Entretien de Daniel Dufour, secrétaire de l'Indecosa-CGT
"Il faut bloquer les prix"
Face à la hausse des prix, les associations de consommateurs sont de plus en plus offensives. Interview du secrétaire général de l'Indecosa-CGT du Rhône.
Pourquoi vous dénoncez la hausse des prix ?
Daniel Dufour : Parce que les prix ont vraiment flambé ces derniers mois. Ce que confirme 60 millions de consommateurs. Avec des hausses de 10 % sur certains produits en trois mois. Et des records pour le lait et les pâtes qui augmentent de plus de 40 %.
A Lyon, il y a une tendance spécifique ?
A Lyon, notamment dans le centre, les prix sont plus élevés car la grande distribution s'adapte aux revenus de ces clients. Et à Lyon, les revenus moyens sont plus élevés. Alors qu'en périphérie les prix sont moins élevés.
Mais les prix ont toujours augmenté !
Mais pas dans ces proportions. Et pas sur les produits de première nécessité comme le lait et les pâtes. Et ces hausses de prix interviennent dans un climat tendu. alors que les salaires ne progressent pas.
Les responsables de cette hausse des prix ?
Les industriels et des distributeurs qui s'entendent sur le dos des consommateurs. L'objectif étant de réaliser un maximum de profits pour satisfaire leurs actionnaires. Les distributeurs s'entendent sur les prix. Ils ne sont que 5, se connaissent tous...
Mais certains distributeurs comme Leclerc se battent pour faire baisser les prix !
C'est n'importe quoi ! D'un côté ces distributeurs ne vendent plus certains produits pour se faire de la publicité et en même temps ils augmentent les prix d'autres produits où ils font plus de marges. D'ailleurs la rentabilité de la grande distribution n'a jamais été aussi élevée. Comme celle des grands groupes industriels.
Mais les industriels invoquent la hausse du prix des matières premières !

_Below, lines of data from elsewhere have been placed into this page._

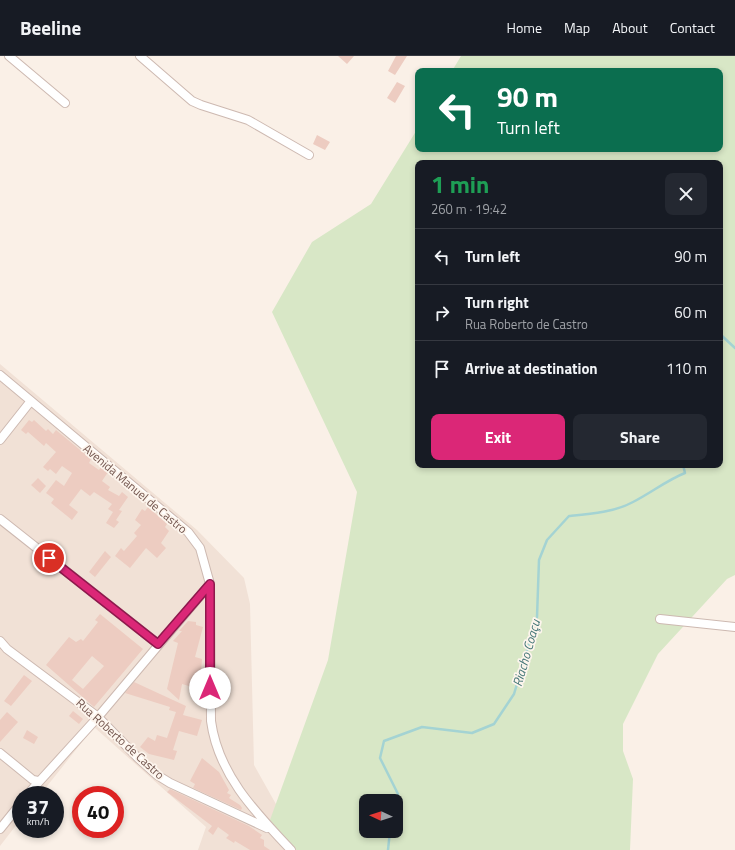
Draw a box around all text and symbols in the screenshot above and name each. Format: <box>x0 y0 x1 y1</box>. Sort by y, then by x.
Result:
text: Beeline <box>20 13 81 42</box>
text: Home <box>507 17 542 38</box>
text: Map <box>564 17 590 38</box>
text: About <box>612 17 648 38</box>
text: Contact <box>670 17 715 38</box>
text: 90 m <box>497 75 558 118</box>
icon: left <box>431 84 483 136</box>
text: Turn left <box>497 114 560 141</box>
text: 1 min <box>431 166 489 202</box>
button: close <box>665 173 707 215</box>
text: 260 m · 19:42 <box>431 199 507 219</box>
text: Turn left <box>465 245 520 268</box>
text: 90 m <box>674 245 707 268</box>
icon: left <box>431 246 453 268</box>
text: Turn right <box>465 291 529 314</box>
text: 60 m <box>674 301 707 324</box>
icon: right <box>431 302 453 324</box>
text: Rua Roberto de Castro <box>465 314 588 334</box>
text: Arrive at destination <box>465 357 598 380</box>
text: 110 m <box>666 357 707 380</box>
icon: arrive <box>431 358 453 380</box>
button: Exit <box>431 414 565 460</box>
button: Share <box>573 414 707 460</box>
street label: Avenida Manuel de Castro <box>79 439 192 538</box>
pin <box>32 541 66 575</box>
icon: arrive <box>38 547 60 569</box>
water label: Riacho Coaçu <box>507 616 545 689</box>
position arrow <box>189 667 231 709</box>
street label: Rua Roberto de Castro <box>72 694 169 784</box>
speed limit sign: 40 <box>72 786 124 838</box>
text: 37 <box>27 791 49 822</box>
north arrow <box>359 794 403 838</box>
map controls <box>359 794 403 838</box>
text: km/h <box>27 814 49 829</box>

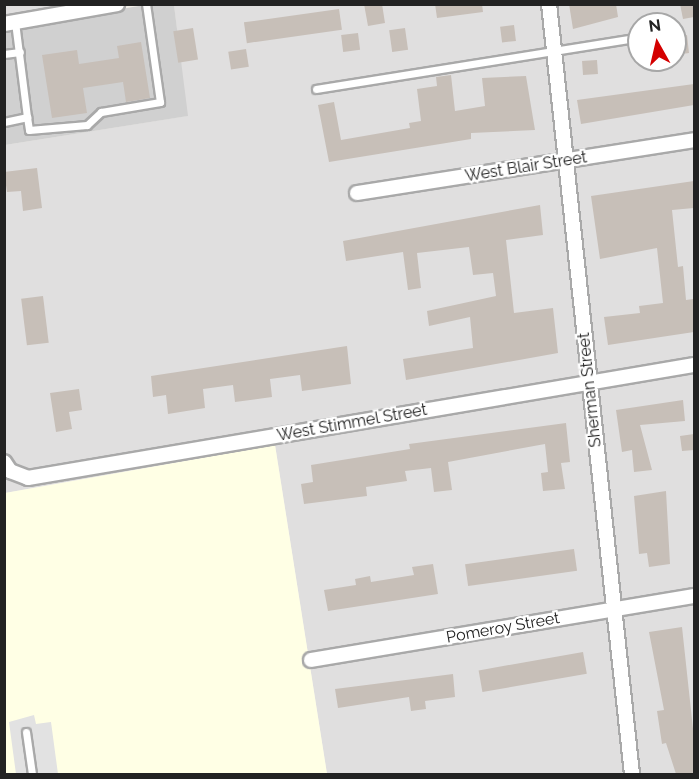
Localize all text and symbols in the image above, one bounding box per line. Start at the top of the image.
north arrow [627,12,687,72]
text: N [647,15,662,36]
street label: West Blair Street [464,148,588,186]
street label: Sherman Street [574,332,606,448]
street label: West Stimmel Street [275,400,429,446]
street label: Pomeroy Street [445,609,561,647]

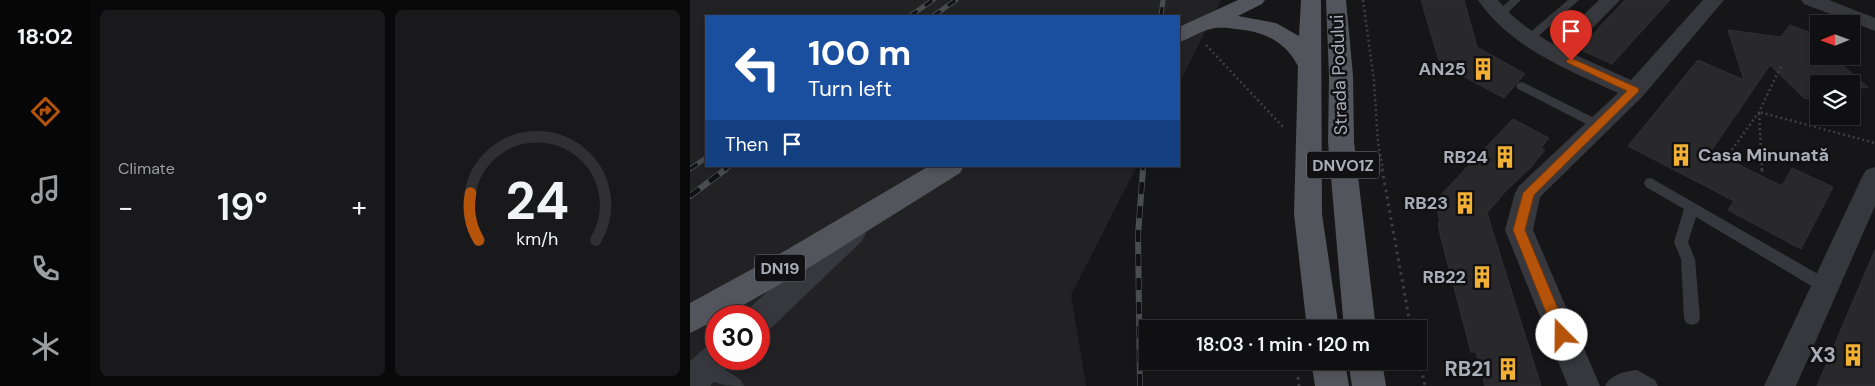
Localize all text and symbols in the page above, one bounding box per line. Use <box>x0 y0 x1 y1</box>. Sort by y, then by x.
pin <box>1550 10 1592 61</box>
street label: Strada Podului <box>1325 14 1353 136</box>
north arrow <box>1810 15 1860 65</box>
map controls <box>1810 15 1860 125</box>
icon: arrive <box>1557 17 1585 45</box>
text: 18:02 <box>17 22 73 51</box>
text: 100 m <box>808 30 911 76</box>
icon: left <box>725 35 790 100</box>
building icon: AN25 <box>1470 56 1496 82</box>
place label: AN25 <box>1419 57 1466 81</box>
text: Turn left <box>808 74 892 103</box>
button: layers <box>1810 75 1860 125</box>
icon: directions <box>28 94 63 129</box>
icon: arrive <box>778 130 806 158</box>
text: Then <box>725 132 768 157</box>
building icon: Casa Minunată <box>1668 142 1694 168</box>
place label: Casa Minunată <box>1698 143 1829 167</box>
building icon: RB24 <box>1492 144 1518 170</box>
place label: RB24 <box>1443 145 1488 169</box>
road number: DNVO1Z <box>1307 152 1379 178</box>
text: Climate <box>118 158 175 179</box>
text: 24 <box>506 167 569 235</box>
icon: music <box>28 172 63 207</box>
text: 19° <box>217 182 268 232</box>
text: − <box>118 189 133 226</box>
text: + <box>352 189 367 226</box>
building icon: RB23 <box>1452 190 1478 216</box>
place label: RB23 <box>1404 191 1448 215</box>
text: km/h <box>516 227 559 251</box>
icon: phone <box>28 251 63 286</box>
road number: DN19 <box>755 254 805 282</box>
building icon: RB22 <box>1469 264 1495 290</box>
place label: RB22 <box>1422 265 1466 289</box>
speed limit sign: 30 <box>705 305 770 370</box>
position arrow <box>1535 308 1587 360</box>
icon: climate <box>28 329 63 364</box>
text: 18:03 · 1 min · 120 m <box>1196 332 1370 357</box>
place label: X3 <box>1810 341 1836 369</box>
building icon: X3 <box>1840 342 1866 368</box>
place label: RB21 <box>1445 355 1491 383</box>
building icon: RB21 <box>1495 356 1521 382</box>

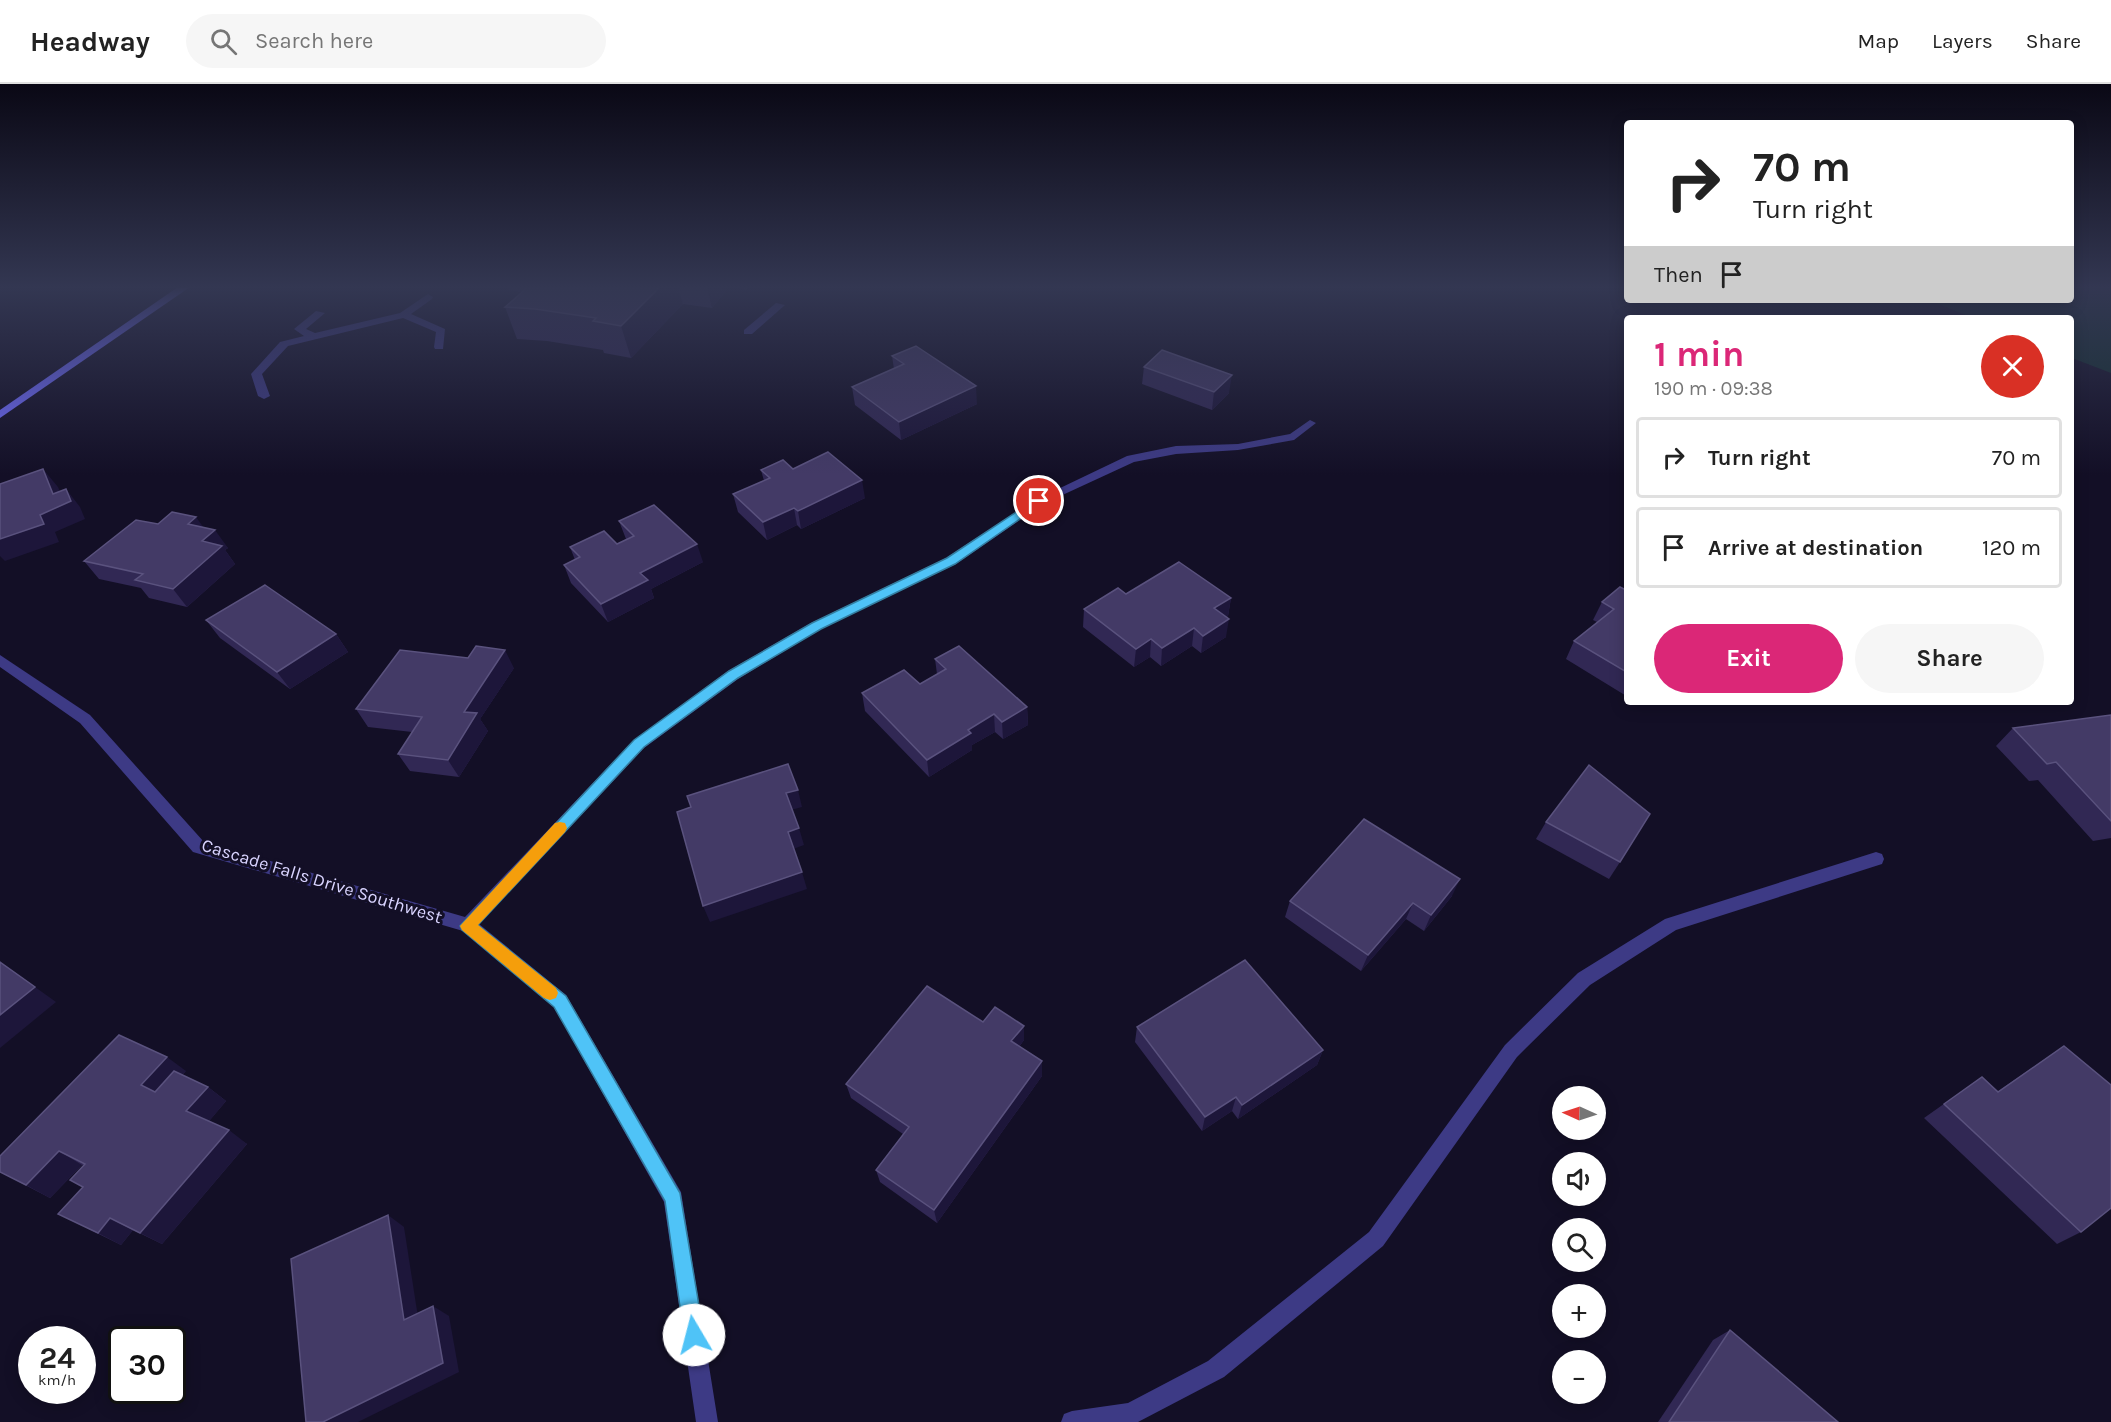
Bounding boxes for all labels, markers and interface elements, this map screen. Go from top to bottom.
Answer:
search box [186,14,606,68]
text: Headway [30,25,150,58]
icon: search [207,25,240,58]
text: Search here [255,28,373,54]
text: Map [1857,29,1899,53]
text: Layers [1932,29,1993,53]
text: Share [2026,29,2081,53]
text: 70 m [1753,142,1851,192]
icon: right [1654,144,1732,222]
text: Turn right [1753,193,1873,225]
icon: arrive [1715,258,1748,291]
text: Then [1654,262,1703,288]
text: 1 min [1654,333,1744,375]
button: close [1981,335,2044,398]
text: 190 m · 09:38 [1654,377,1773,400]
icon: right [1657,441,1690,474]
text: Turn right [1708,445,1811,471]
text: 70 m [1992,445,2041,471]
pin [1013,475,1064,526]
icon: arrive [1022,484,1055,517]
icon: arrive [1657,531,1690,564]
text: Arrive at destination [1708,535,1923,561]
text: 120 m [1982,535,2041,561]
button: Exit [1654,624,1843,693]
button: Share [1855,624,2044,693]
street label: Cascade Falls Drive Southwest [199,834,445,928]
north arrow [1552,1086,1606,1140]
map controls [1552,1086,1606,1404]
button: sound [1552,1152,1606,1206]
button: search [1552,1218,1606,1272]
button: + [1552,1284,1606,1338]
position arrow [662,1303,726,1367]
speed limit sign: 30 [108,1326,186,1404]
text: 24 [39,1340,75,1376]
button: − [1552,1350,1606,1404]
text: km/h [38,1371,76,1389]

C'est vrai que le cours du lait flambe, comme celui du blé. Le problème, c'est qu'il n'y a aucune transparence sur les prix de revient de ces industriels. Donc on ne peut pas vérifier ce qu'ils disent ! Ce qui leur permet de cacher un certain nombre d'abus. d'ailleurs, la Répression des fraudes vient de lancer une enquête auprès des industriels, notamment dans le département, pour en savoir plus. Mais là encore sans avoir suffisamment de moyens.
Et les agriculteurs ?
C'est facile d'accuser les agriculteurs comme le font les industriels de l'agroalimentaire et la grande distribution. Les petits producteurs sont payés une misère. D'ailleurs, le prix du jambon augmente mais le revenu des producteurs de porc baisse ! Et les intermédiaires gagnent beaucoup d'argent !
Ce que vous proposez pour freiner cette hausse des prix ?
Il faut bloquer les prix des produits de première nécessité : alimentation, énergie et transports. Avec une baisse de la TVA. Et instaurer une autorité de contrôle des prix. On a aujourd'hui 20.000 dossiers de surendettement dans le département. Et ça risque d'augmenter. Surtout quand on voit que les grandes surfaces généralisent leurs cartes d'achat à crédit qui permettent de différer le paiement des achats. Les consommateurs sont pris au piège. Et on va vers un clash social. Surtout que des hausses de prix sont encore annoncées pour les prochains mois. Il faut donc prendre des mesures radicales si on veut éviter que ça explose.